La ausencia de un plan formalizado de gestión de residuos y emisiones significa incumplimiento de la normativa ambiental. Expone a la empresa a sanciones y daños reputacionales.
Los chinos
La tercera manufactura que se va a instalar en la vieja almacenadora será una empresa china especializada en manufactura y tecnología electromecánica. Se encargará de la fabricación, compra, venta y distribución de equipos para la industria petrolera, como variadores de radiofrecuencia, cabezales rotacionales, motores eléctricos, bombas de cavidad progresiva y tuberías flexibles, entre otros.
La instalación y operación de una planta de fabricación y distribución de ese tipo de herramientas y equipos impactan de manera negativa el medioambiente. No solo la emisión de polvo y vapores de solventes, sino también vertidos y escurrimientos con restos de hidrocarburos, aceites lubricantes y metales pesados que contaminan suelos y aguas superficiales. Contaminación sónica por aumento del ruido y vibraciones de la maquinaria de corte, soldadura y pruebas de presión.
Es una actividad industrial que requiere consumo intensivo de recursos hídricos para procesos de limpieza y enfriamiento y puede precisar entre 500 kW y 2 MW de electricidad.
Testimonios de la comunidad
Trabajador de un restaurante (nombre en reserva):
“En La Guaira vamos de mal en peor. Los locales sin clientes. Mira este restaurante, está vacío. Todos los comercios se están jodiendo o los joden. No hay cómo mantenerlos y entonces te caen encima con los impuestos y tienes que cerrar. Te dicen: ‘Si no puedes pagar, ciérrame el negocio y listo’”.
Trabajador pesquero (nombre en reserva):
“No he visto mayor flujo de extranjeros o empresas desde el 2022. Yo, que trabajo en pescadería, puedo decir que estamos esperando la empacadora. Tendríamos más salida. No habría tantos intermediarios y sería más directo. Seguramente se activará, pero si no eres de su grupo no consigues información. Si no trabajas con ellos no hay chance”.
Comerciante de Maiquetía (nombre en reserva):
“El Centro Comercial Maiquetía Plaza ahora está vacío. Dicen que lo están remodelando, pero es difícil mantener un local. Los ingresos son pocos y viene el Seniat, luego viene el otro y el otro y el otro y te toca cerrar”.
Alternativa ecológica
En lugar de concentrar la inversión en industrias químicas y mecánicas en Catia La Mar, se podría simplificar en dos ejes simples auténticamente ecológicos, sustentables y regenerativos. Bastaría el rescate de las quebradas, como Tacagua, y la construcción de las plantas de tratamiento de aguas residuales que se le han prometido a La Guaira desde el deslave de 1999 y los subsiguientes. Sin cesión de soberanía ni desregulación de la normativa laboral.

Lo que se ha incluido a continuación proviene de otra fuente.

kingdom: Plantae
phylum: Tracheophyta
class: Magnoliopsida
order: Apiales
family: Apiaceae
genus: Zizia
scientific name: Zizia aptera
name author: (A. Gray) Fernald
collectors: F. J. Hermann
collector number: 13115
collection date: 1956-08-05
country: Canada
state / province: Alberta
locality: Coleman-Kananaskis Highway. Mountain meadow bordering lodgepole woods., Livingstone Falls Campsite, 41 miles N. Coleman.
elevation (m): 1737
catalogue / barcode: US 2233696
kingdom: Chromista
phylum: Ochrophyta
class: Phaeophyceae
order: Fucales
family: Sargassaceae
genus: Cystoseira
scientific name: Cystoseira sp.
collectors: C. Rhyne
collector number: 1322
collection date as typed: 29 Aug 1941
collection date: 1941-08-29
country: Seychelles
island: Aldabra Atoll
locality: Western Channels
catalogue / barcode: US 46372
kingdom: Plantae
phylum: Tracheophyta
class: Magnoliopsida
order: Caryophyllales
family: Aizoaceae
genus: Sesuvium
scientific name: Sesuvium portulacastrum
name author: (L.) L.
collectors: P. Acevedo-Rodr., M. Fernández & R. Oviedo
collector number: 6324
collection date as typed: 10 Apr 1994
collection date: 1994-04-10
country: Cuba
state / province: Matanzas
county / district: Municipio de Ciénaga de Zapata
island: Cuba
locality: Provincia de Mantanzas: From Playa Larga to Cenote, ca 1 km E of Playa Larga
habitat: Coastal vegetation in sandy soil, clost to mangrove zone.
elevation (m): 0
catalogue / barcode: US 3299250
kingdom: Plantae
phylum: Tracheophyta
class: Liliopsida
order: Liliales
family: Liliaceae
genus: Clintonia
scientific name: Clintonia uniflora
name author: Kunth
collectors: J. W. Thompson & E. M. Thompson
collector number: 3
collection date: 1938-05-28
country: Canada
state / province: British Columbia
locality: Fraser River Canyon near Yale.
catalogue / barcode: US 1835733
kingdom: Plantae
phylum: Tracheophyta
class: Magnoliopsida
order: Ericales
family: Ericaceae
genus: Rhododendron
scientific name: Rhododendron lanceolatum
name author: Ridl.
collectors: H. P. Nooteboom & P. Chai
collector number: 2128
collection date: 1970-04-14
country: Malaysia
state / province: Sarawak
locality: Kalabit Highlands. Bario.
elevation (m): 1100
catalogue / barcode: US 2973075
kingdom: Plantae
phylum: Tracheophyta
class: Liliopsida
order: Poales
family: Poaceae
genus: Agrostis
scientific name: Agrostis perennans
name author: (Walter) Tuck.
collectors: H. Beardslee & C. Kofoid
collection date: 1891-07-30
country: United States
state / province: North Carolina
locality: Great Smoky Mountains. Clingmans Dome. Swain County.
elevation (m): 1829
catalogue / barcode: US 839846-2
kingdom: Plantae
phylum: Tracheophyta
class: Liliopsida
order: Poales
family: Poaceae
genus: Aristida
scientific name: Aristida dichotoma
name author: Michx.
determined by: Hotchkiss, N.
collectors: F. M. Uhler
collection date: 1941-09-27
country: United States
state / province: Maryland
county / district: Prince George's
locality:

Uno sería, turismo de playa y economía azul:
- Hotelería boutique, avistamiento de cetáceos, buceo y deportes náuticos de bajo impacto.
- Empleos estimados: 100 plazas por cada 10 habitaciones turísticas; guías, mantenimiento, restauración y servicios.
- Valor agregado: aprovechamiento de playas ya consolidadas, sin requerir grandes obras de infraestructura.
Y el otro, agroforestación de café y cacao (Carayaca–Junko):
- Sistemas agroforestales mixtos (café, cacao y frutales en 500 hectáreas)
- Empleos estimados: 1.000-1.500 directos (siembra, cosecha, poscosecha, fermentación y elaboración de chocolate de origen).
- Sinergias con agroturismo: rutas de finca, catas y talleres, que agregan 200-300 empleos de servicios.